ANDERSON, Calif. – Because of all the smoke hanging around Shasta County, the Anderson Union High School District switched back to distance learning for Friday.
“Unfortunately this year, we've had record-breaking fires and a number of acreages have been burned,” said Victor Hopper, the superintendent for the Anderson Union High School District.
It is the smoke from those burned acres that’s forced Anderson High students to go back to distance learning.
“We want to make sure that we can keep in the forefront the safety of our students and staff,” said Hopper. “We want to mitigate the interruptions and do it in a safe environment.”
West Valley High School was the first school to make the switch. But as the air got worse, the district decided to switch all schools back to distance learning.
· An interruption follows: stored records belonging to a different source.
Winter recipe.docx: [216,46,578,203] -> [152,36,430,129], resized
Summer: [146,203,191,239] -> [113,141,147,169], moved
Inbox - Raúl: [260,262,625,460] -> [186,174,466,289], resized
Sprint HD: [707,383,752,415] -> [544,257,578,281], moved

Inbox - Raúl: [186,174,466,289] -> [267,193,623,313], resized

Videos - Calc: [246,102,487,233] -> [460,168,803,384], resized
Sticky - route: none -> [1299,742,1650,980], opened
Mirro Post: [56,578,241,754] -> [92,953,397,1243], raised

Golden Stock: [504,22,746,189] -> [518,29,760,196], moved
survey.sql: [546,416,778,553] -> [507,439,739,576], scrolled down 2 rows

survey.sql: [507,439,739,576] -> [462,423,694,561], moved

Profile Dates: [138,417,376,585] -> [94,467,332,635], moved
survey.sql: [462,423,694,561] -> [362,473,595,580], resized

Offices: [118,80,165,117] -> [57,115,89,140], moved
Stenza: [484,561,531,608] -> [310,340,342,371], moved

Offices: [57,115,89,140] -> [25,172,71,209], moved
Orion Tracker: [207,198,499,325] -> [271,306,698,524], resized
“The air quality started getting worse for the other sites,” said Hopper. “At about 12 o'clock we made the determination we were going to suspend the other school sites.”
The Anderson Union High School District says it hopes to return to in-person classes on Monday. The school district says it will be monitoring the air quality in Shasta County throughout the weekend.
Parents tell Action News Now while the sudden switchback is disruptive, their health is more important.
“I think it's a good thing,” said Michelle Shriver. “The particles and things that are floating in the air can be really damaging to your health and your lungs.”
Teachers continue to adapt to the changes and roll with the punches.
“We want kids on campus and we know that's the better place to learn,” said Jeff Osborn, a teacher at Anderson Union High School.
“But in the event, they can't come here they can still learn remotely.”